WHAT YOU ARE ASKED TO DO:
Repeat the records below exactly. Omit the pictures.

Start of ENTRIES SUPPLIED

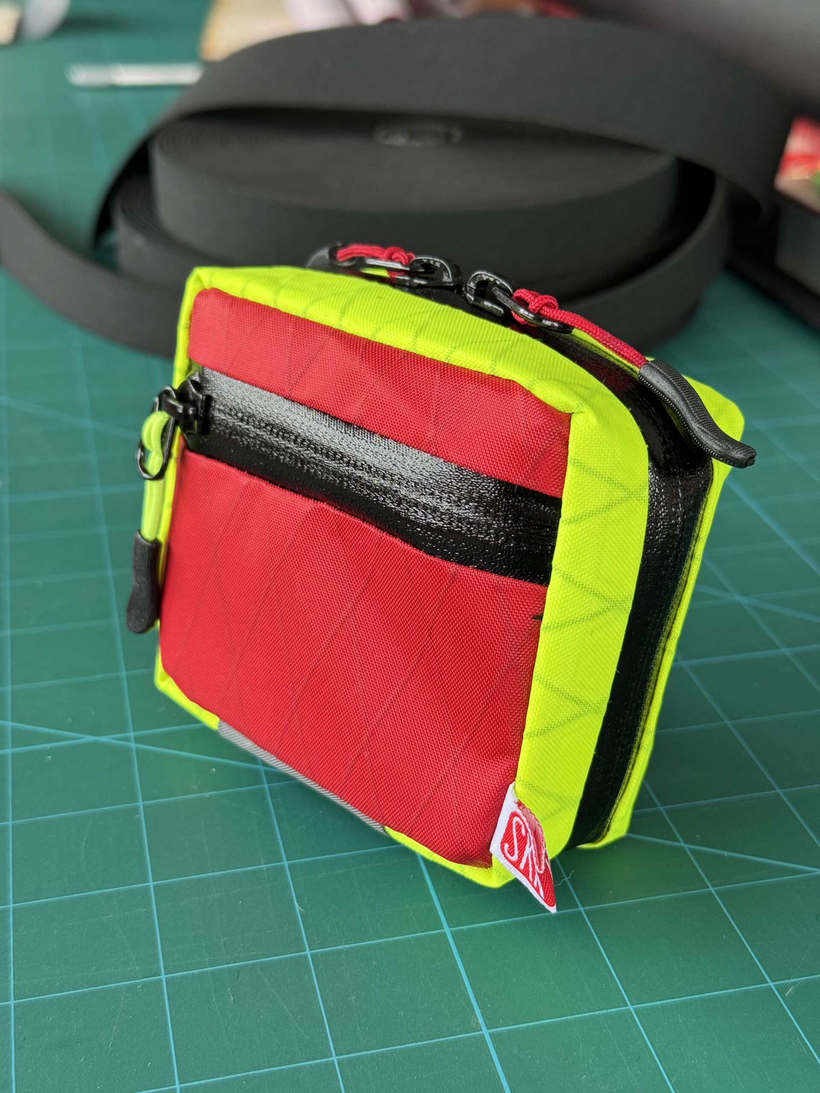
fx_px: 1516
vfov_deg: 39.7
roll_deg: +0.1
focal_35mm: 48
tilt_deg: -26.6
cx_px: 410
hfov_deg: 30.3
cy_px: 546
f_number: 1.78
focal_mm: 6.76
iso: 80
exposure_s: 1/121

End of ENTRIES SUPPLIED

SOLUTION:
fx_px: 1516
vfov_deg: 39.7
roll_deg: +0.1
focal_35mm: 48
tilt_deg: -26.6
cx_px: 410
hfov_deg: 30.3
cy_px: 546
f_number: 1.78
focal_mm: 6.76
iso: 80
exposure_s: 1/121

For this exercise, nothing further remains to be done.